Determining the degree of hearing loss can be difficult, particularly with young children who do not test as well as older people who can provide more accurate results. A hearing loss can be mild, moderate, severe or profound. Sounds below the lines on the audiogram can be heard.Normal/Slight Hearing Loss


  • Normal – Anything below 15dB. All the X and O are above the 15dB line. This means hearing is ‘normal’.
  • Slight – At 16dB to 25dB, a little difficulty understanding speech.


Mild Hearing Loss



  • Mild – At 26dB to 40dB, a little difficulty hearing speech. Even a mild hearing loss can be serious for children still learning to talk.




Moderate/Moderately Severe Hearing Loss

  •  Moderate – At 41dB to 55dB, more difficulty hearing speech.
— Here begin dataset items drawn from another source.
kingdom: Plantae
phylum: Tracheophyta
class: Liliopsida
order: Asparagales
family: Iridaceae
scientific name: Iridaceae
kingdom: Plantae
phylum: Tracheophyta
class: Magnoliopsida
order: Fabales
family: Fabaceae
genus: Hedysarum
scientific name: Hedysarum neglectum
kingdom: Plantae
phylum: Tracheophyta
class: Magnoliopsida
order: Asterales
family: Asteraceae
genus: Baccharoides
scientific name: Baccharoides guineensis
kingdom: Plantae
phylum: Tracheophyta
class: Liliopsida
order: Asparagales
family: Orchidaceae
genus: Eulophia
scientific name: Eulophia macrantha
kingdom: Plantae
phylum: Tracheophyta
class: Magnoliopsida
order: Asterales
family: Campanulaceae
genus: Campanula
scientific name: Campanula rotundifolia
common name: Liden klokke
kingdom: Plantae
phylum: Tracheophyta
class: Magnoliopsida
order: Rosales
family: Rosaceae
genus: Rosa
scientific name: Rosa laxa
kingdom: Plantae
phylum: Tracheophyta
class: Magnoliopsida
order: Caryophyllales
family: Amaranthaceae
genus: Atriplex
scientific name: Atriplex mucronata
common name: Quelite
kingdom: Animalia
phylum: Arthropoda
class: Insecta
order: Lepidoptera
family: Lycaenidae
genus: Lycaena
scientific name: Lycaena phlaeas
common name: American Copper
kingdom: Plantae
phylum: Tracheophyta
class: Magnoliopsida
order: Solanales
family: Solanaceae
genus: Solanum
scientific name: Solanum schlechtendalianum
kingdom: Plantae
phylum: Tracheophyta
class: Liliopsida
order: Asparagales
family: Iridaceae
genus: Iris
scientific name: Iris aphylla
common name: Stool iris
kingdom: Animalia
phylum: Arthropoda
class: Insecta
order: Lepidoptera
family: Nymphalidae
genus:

Sounds below the lines on the audiogram can be heard. Low/loud sounds like oo, ah, ay and ee may be heard.
  • Moderately Severe – At 56dB to 70dB, a lot of difficulty hearing speech.


Severe Hearing Loss



  • Severe – At 71dB to 90dB, serious difficulty hearing speech without hearing aids. Conversational speech cannot be heard. Shouting and loud noise (like traffic) can be heard.




Profound Hearing Loss

  • Profound – Anything over 91dB. With this level of hearing loss, hearing aids may or may not help; cochlear implants are often an option. Speech cannot be heard. Very loud noises like pneumatic drills and planes taking off can be heard (or felt). People with very profound hearing losses can feel loud low sounds.